Lesetext:
_____
II. Am meisten verbreitet ist der unpolitische Ansatz:

 

1. Die Bergpredigt dürfe nicht als ein „politisches Programm“ mißverstanden werden (E. Lohse: Theologische Ethik des Neuen Testaments, 1988, 47, ähnlich auch 51). Hier gehe es um das Vertrauen zu Gott (50), und das ist etwas anderes, als sich für ein bestimmtes Weltverbesserungsprogramm einspannen zu lassen. Bei Lohse wird ein moderates Christentum der Anrufung Gottes in der Nachfolge Jesu praktiziert. Es fehlen ihm alle Schärfen, die die Bergpredigt so unverwechselbar machen. Andererseits gehe es auch nicht um die Befolgung „allgemeiner Weisheitsregeln“ aus dem AT oder anderer Quellen, die es in der ganzen Welt geben mag, sondern um die mit Jesus „anhebende Proklamation der Gottesherrschaft“ (ib.). Und diese Proklamation bedeute doch auch, die Gottesherrschaft im Alltag Realität werden zu lassen, wenn auch in einer ganz unspektakulären, eher privaten als politischen Form.
_____
Vorliegende Zeilen:
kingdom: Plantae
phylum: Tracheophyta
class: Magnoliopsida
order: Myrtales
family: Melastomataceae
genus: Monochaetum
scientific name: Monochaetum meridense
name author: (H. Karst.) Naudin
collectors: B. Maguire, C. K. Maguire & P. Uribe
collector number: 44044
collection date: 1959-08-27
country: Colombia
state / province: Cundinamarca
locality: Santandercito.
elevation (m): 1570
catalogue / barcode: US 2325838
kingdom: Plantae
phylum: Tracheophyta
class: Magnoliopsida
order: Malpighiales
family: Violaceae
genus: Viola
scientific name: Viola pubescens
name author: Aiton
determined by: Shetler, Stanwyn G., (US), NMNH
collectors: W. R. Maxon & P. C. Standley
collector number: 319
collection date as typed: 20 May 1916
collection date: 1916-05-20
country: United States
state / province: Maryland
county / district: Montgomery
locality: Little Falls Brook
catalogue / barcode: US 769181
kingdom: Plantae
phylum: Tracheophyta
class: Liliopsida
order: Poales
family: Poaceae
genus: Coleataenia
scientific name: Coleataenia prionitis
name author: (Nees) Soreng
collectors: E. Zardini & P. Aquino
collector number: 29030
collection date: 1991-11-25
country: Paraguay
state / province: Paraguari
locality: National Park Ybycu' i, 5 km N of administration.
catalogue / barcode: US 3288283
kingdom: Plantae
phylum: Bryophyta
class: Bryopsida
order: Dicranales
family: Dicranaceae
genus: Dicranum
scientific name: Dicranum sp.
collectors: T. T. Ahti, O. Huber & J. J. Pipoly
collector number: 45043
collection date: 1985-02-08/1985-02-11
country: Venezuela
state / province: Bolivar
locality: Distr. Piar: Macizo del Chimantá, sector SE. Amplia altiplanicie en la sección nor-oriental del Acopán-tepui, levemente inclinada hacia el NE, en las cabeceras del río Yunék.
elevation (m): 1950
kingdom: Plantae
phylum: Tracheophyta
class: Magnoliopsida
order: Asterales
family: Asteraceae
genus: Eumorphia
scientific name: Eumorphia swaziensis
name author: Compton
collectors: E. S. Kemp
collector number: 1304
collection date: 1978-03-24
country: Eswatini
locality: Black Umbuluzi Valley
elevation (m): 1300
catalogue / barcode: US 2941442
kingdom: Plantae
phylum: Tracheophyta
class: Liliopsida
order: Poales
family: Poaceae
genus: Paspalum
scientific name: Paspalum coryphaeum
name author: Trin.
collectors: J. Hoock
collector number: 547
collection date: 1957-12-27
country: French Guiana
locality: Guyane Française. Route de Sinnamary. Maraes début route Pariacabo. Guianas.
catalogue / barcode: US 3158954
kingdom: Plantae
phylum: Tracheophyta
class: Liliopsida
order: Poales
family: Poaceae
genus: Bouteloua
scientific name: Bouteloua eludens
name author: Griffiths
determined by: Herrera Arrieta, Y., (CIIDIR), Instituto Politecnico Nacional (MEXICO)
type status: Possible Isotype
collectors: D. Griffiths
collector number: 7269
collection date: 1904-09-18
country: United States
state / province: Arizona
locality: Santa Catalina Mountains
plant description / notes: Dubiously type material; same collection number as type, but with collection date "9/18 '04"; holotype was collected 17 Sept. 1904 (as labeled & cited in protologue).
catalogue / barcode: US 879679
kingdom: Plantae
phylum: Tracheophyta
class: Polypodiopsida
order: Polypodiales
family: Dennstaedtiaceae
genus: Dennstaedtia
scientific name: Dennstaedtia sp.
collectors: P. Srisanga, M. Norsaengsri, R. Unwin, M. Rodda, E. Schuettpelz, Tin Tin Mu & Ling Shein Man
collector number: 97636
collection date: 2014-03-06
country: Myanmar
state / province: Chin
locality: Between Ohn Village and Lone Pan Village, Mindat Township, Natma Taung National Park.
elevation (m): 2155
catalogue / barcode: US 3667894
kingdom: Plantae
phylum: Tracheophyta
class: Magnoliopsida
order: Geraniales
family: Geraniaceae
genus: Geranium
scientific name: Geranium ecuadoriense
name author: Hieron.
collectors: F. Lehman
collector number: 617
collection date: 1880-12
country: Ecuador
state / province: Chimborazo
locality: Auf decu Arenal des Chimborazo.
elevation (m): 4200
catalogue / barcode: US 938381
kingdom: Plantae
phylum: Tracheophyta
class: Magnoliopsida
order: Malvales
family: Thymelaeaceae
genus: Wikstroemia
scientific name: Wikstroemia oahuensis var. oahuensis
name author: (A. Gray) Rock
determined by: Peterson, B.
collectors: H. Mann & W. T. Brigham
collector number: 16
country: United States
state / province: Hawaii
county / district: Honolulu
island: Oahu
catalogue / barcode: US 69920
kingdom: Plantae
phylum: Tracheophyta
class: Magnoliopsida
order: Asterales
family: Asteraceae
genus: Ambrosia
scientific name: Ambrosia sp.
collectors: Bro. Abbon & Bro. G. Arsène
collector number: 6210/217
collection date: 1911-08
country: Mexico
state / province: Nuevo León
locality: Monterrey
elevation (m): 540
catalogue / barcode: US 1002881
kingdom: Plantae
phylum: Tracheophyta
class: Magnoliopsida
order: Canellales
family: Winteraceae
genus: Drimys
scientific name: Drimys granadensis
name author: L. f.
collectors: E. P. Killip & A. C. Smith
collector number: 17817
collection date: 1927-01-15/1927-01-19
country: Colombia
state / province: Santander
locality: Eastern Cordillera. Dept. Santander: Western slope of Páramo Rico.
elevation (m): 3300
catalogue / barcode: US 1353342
_____
Übungsaufgaben:
1. Als was darf die Bergpredigt laut Lohse im Lesetext über die Bergpredigt nicht missverstanden werden?
2. Schreibe den Lesetext über die Bergpredigt im Anschluss an seinen letzten Satz weiter.

Endergebnisse:
1. Als ein „politisches Programm“.

2.
 

2. Kritisch mag hier gefragt werden:

 

a) Wird damit die Botschaft von der kommenden Herrschaft Gottes, die in Jesu Handeln bereits ihre ersten Schatten vorauswirft, nicht zu sehr an unseren Alltag angepaßt und um ihre einzigartige Sprengkraft gebracht? Die Bergpredigt, das Evangelium Jesu, darf doch nicht zu einem lauen Lüftchen gemacht werden, wo Jesus einen Sturm entfachen wollte!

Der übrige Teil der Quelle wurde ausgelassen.